Determine Y of New Coordinate with -6 db/octave Slope on Log Plot

[Dustinsfl]

On a log plot in the x axis, if I have a slope of -6 db/octave from 100db, what would be the location of the new coordinate?

So the y-axis is db and the x-axis is in log.

First coordinate is \((10^2, 100)\) then a slope of -6. The second coordinate is \((10^3, ?)\)?

How does one determine the y location?

 

[chisigma]

On a log plot in the x axis, if I have a slope of -6 db/octave from 100db, what would be the location of the new coordinate?

So the y-axis is db and the x-axis is in log.

First coordinate is \((10^2, 100)\) then a slope of -6. The second coordinate is \((10^3, ?)\)?

How does one determine the y location?

A slope of - 6 dB/octave is equivalent to a slope of -20 dB/decade...

Kind regards

$\chi$ $\sigma$

 

[Dustinsfl]

A slope of - 6 dB/octave is equivalent to a slope of -20 dB/decade...

Kind regards

$\chi$ $\sigma$

Then \((10^3, 80)\), and if I had a slope of -12 following, it would be \((10^4, 40)\), correct?

 

[chisigma]

Then \((10^3, 80)\), and if I had a slope of -12 following, it would be \((10^4, 40)\), correct?...

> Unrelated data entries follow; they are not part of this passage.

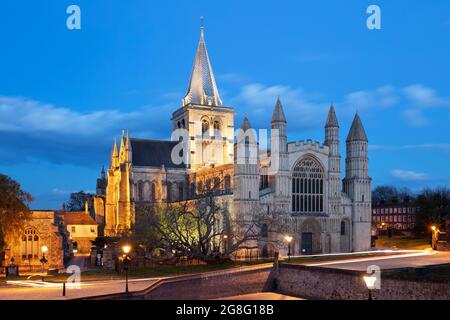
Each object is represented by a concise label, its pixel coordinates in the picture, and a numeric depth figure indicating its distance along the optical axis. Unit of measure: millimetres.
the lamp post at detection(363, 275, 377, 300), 21784
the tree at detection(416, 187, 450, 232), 75875
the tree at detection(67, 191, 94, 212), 131000
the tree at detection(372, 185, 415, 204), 156500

Not exactly... $\displaystyle (10^{3}, 80\ \text{dB})$ is correct and -20 dB\decade means $\displaystyle (10^{4}, 60\ \text{dB})$, $\displaystyle (10^{5}, 40\ \text{dB})$, etc...

Kind regards

$\chi$ $\sigma$

 

[Dustinsfl]

Not exactly... $\displaystyle (10^{3}, 80\ \text{dB})$ is correct and -20 dB\decade means $\displaystyle (10^{4}, 60\ \text{dB})$, $\displaystyle (10^{5}, 40\ \text{dB})$, etc...

Kind regards

$\chi$ $\sigma$

You said -6 is -20 so wouldn't -12 be -40?